Delegates complained that progress on phasing out fossil fuels since COP 28 has been slow, with many countries backtracking and reinvesting in fossil energy. They want COP-30 decisions must establish clear timelines and milestones for the phase-out of fossil fuels and the elimination of fossil fuel subsidies, with developed countries taking the lead and providing support to developing nations in their transition.  The caucus also recognized that the global shift toward critical minerals presents new challenges for Africa, where the costs and social implications of the transition are poorly addressed.

The conference noted Africa’s importance to the rest of the world’s ecological futures.  Africa’s natural ecosystems, from tropical forests and savannahs to wetlands and mangroves, are vital for global climate stability, biodiversity, and community livelihoods. Yet, they are under increasing threat from deforestation, land degradation, and unsustainable exploitation. Preserving and restoring these ecosystems is essential not only for mitigation and adaptation but also for advancing justice, food security, and resilience.

DEMANDING ACTION

The final declaration that closed the conference contained a number of demands.  First and foremost, they declared that COP-30 must formally acknowledge that wealthy nations owe Africa a $36 trillion ecological debt.

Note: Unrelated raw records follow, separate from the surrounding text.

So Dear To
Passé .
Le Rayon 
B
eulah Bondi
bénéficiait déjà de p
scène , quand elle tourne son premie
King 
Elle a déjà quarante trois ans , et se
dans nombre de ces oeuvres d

Next on the priority list is actually providing promised funding. The Baku-Belém Roadmap must move beyond procedural outcomes to deliver tangible, time-bound, and binding financial commitments consistent with Article 9.1 of the Paris Agreement, the civil society leaders agreed.

Specifically, they demanded that climate finance be clearly defined, transparently structured, and anchored in climate justice principles, to ensure it supports, rather than undermines, debt sustainability.  The activists added that it must also be flexible and predominantly grant-based to support National Adaptation Plans, community-led resilience initiatives, and Africa-based agricultural and food systems.

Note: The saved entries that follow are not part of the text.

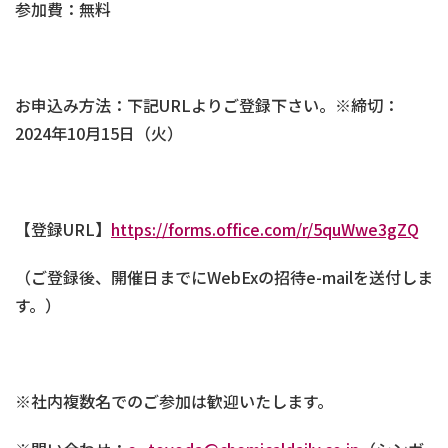
参加費：無料
お申込み方法：下記URLよりご登録下さい。※締切：
2024年10月15日（火）
【登録URL】
https://forms.office.com/r/5quWwe3gZQ
（ご登録後、開催日までにWebExの招待e-mailを送付しま
す。）
※社内複数名でのご参加は歓迎いたします。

Another key point addressed at the summit was action on The Fund for Responding to Loss and Damage. They want African representatives to negotiate for rapid and efficient disbursement of monies, including direct cash transfers to affected populations, budgetary support to national and local governments, and swift emergency financing channels to enable immediate response and recovery following climate-related disasters.

IT’S NOT JUST ABOUT MONEY

The CSO leaders noted that it’s not just about throwing money at their challenges.  Developed countries should also provide new, additional, adequate, and appropriate technology support to developing countries to enable economic diversification and an equitable energy transition, they declared.

The delegates also recognized the importance of community-based solutions in Africa.  Their final document urges parties to guarantee community ownership and participation in all energy and food transition plans, ensuring that decisions are made with people, not for them.

Furthermore, the conferees demanded that the international gathering must adopt a concrete global framework to end deforestation, forest degradation, and ecosystem conversion while promoting equitable and sustainable land use.  This is once again very much a community-focused issue.

Not unexpectedly, the activists demanded that COP-30 recognize the special roles and roadblocks faced by women, youth, the disabled and the elderly.  Climate change does not affect specific groups equally and their rights and needs must be taken into consideration when developing policy and solutions.

Finally, the civil society leaders called for accountability. They want to require that all declarations and commitments made at the COP meetings are backed by independent audits, human rights criteria, and enforceable accountability mechanisms. COP outcomes must move beyond publicity and pledges to verifiable action that benefits communities and ecosystems, they averred.

Nairobi’s October CSO summit certainly provided official African COP30 delegates with a checklist of priorities they can work with during negotiations.  All Africans can thank them and hope that their efforts lead to real action on addressing all of the negative repercussions, here on our continent, emanating from climate change.